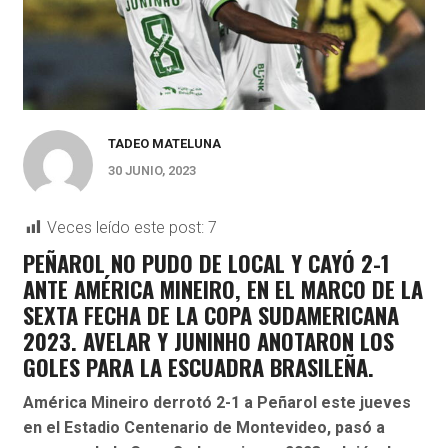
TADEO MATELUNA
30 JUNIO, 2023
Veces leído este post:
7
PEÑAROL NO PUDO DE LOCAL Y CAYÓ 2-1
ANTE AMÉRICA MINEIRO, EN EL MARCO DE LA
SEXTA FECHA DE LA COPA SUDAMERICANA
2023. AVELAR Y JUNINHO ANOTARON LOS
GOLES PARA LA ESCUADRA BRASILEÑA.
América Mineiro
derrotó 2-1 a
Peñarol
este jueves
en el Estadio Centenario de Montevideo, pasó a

========================

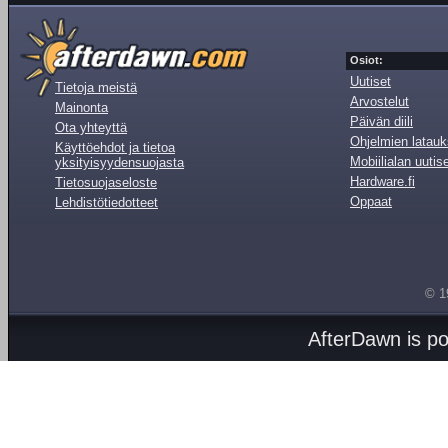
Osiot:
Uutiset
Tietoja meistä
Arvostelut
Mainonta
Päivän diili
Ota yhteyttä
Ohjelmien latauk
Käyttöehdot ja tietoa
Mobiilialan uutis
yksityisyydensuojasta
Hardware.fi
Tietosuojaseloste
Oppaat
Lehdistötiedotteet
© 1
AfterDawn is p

========================

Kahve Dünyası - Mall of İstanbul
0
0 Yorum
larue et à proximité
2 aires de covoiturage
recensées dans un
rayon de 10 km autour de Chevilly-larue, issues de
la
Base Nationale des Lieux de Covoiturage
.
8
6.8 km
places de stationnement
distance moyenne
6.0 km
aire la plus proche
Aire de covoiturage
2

========================

_TASK OBJECTIVE_:
Your task is to restate, word for word, only those lines above that fall between the line holding "GOLES PARA LA ESCUADRA BRASILEÑA." and the line holding "en el Estadio", inclusive.

_TASK RESULT_:
GOLES PARA LA ESCUADRA BRASILEÑA.
América Mineiro
derrotó 2-1 a
Peñarol
este jueves
en el Estadio Centenario de Montevideo, pasó a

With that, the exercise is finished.